Greetings from Pluto: Dwarf planet is bigger than scientists thought

On the eve of NASA’s historic flyby of Pluto, scientists announced Monday that the New Horizons spacecraft has nailed the size of the faraway icy world. New Horizons’ 3 billion-mile, 9½-year journey from Cape Canaveral, Fla., culminates Tuesday morning when the spacecraft zooms within 7,767 miles of Pluto at 31,000 mph. Mission managers said there’s only 1 chance in 10,000 that something could go wrong — like a debilitating debris strike — this late in the game.

We’re flying into the unknown. This is the risk we take with all kinds of exploration. … Tomorrow morning a United States spacecraft will fly by the Pluto system and make history.

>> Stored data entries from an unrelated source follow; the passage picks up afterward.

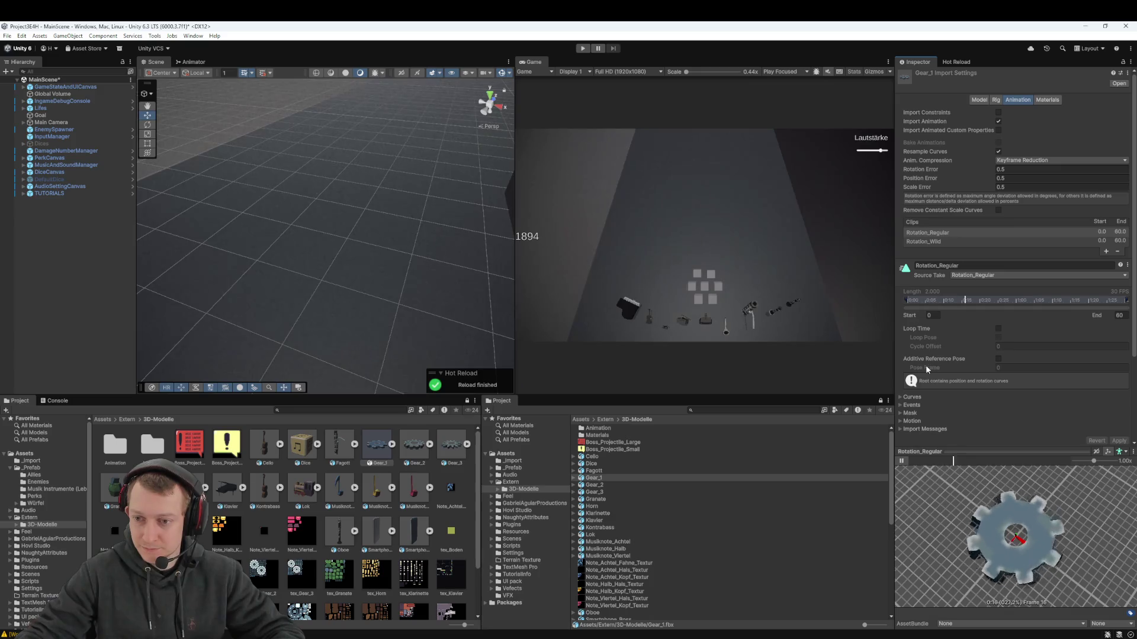
left_click(998, 330)
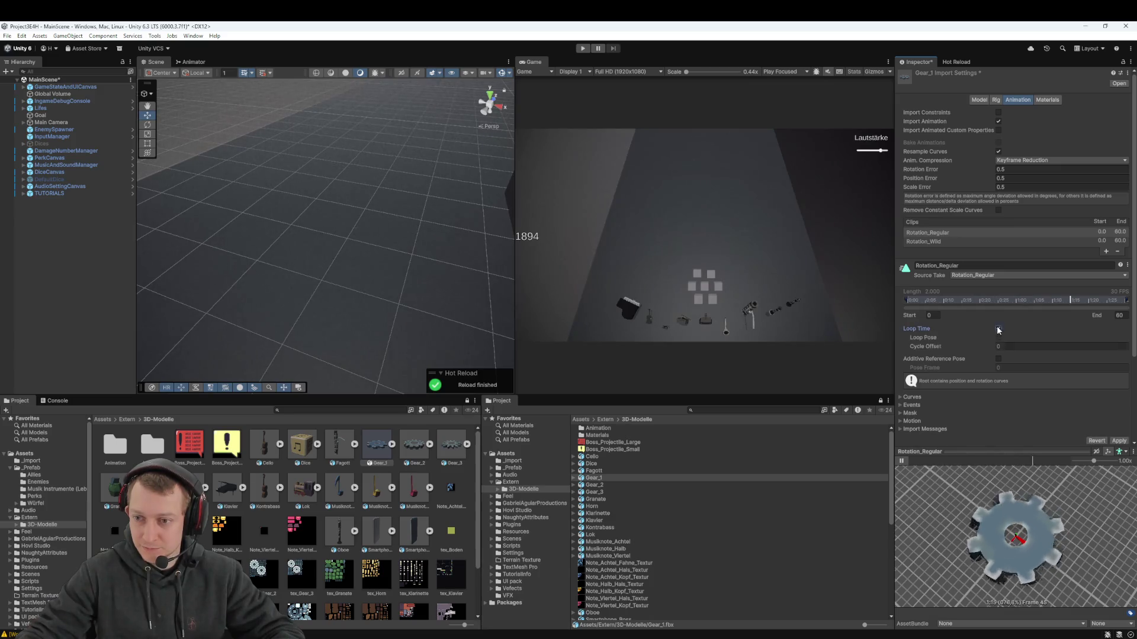
left_click(1118, 441)
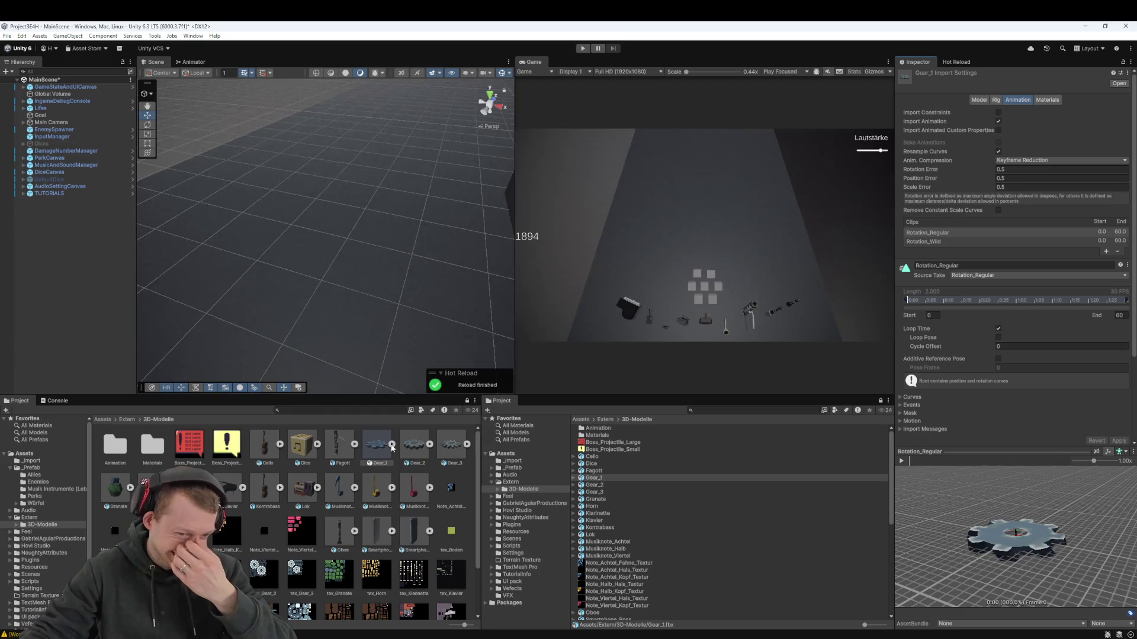
left_click_drag(373, 296, 388, 304)
scroll(386, 303, "down", 3)
scroll(384, 302, "down", 3)
left_click(51, 225)
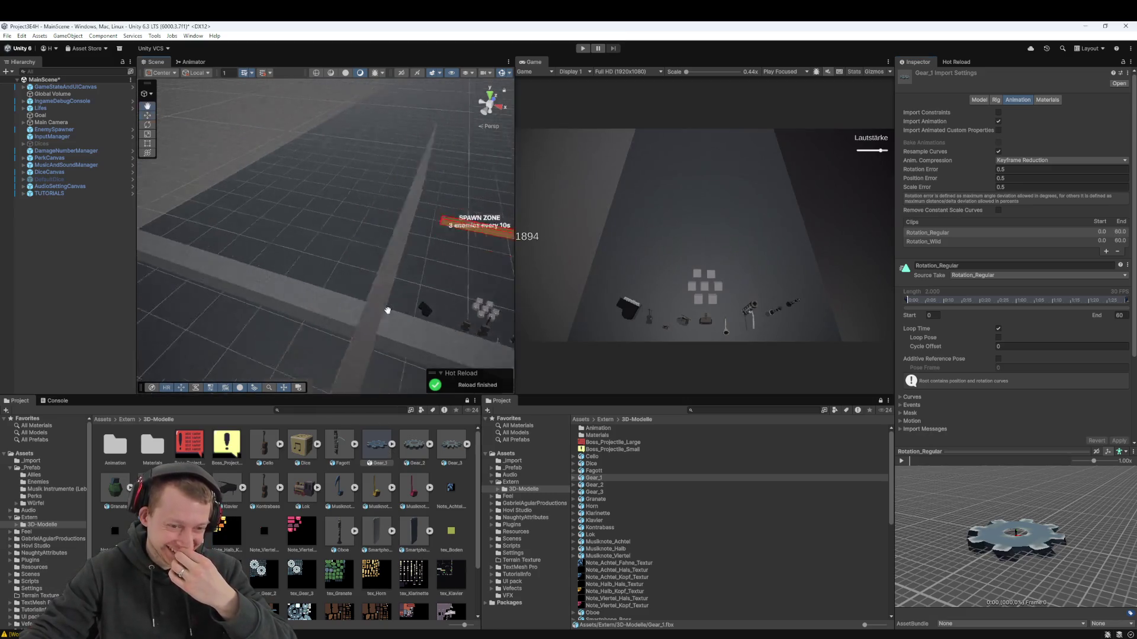
Create an empty object named Gear and parent the Gear_1 model under it
right_click(51, 223)
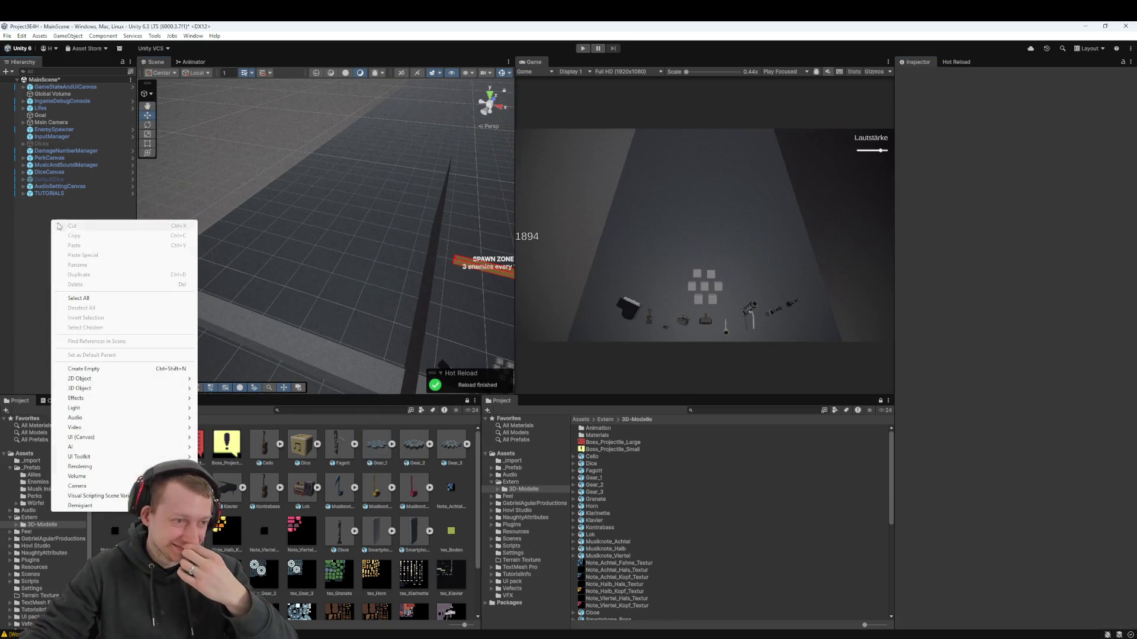
left_click(96, 374)
type("Gear")
key("Return")
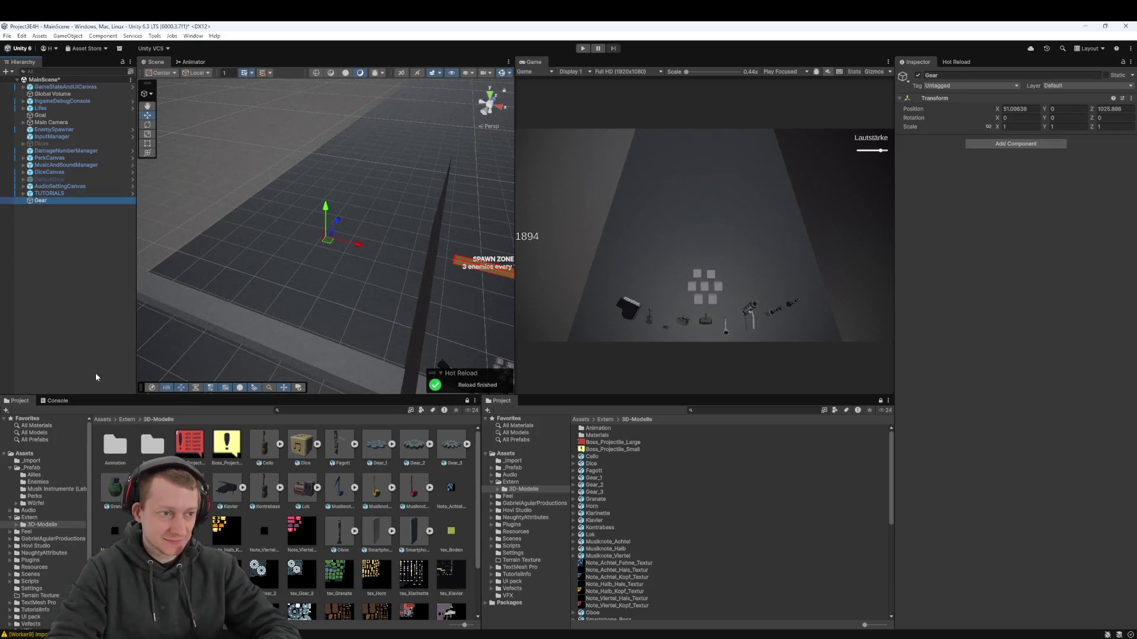
mouse_move(382, 455)
left_mouse_down()
mouse_move(47, 174)
mouse_move(44, 204)
left_mouse_up()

Principal scientist Alan Stern

New Horizons has already beamed back the best-ever images of Pluto and big moon Charon on the far fringes of the solar system. Besides the revised size of Pluto — still a solar system runt, not even one-fifth the size of Earth — scientists have confirmed that Pluto’s north pole is indeed icy as had been suspected. It’s packed with methane and nitrogen ice. And traces of Pluto’s nitrogen-rich atmosphere have been found farther from the dwarf planet than anticipated. New Horizons detected lost nitrogen nearly a week ago.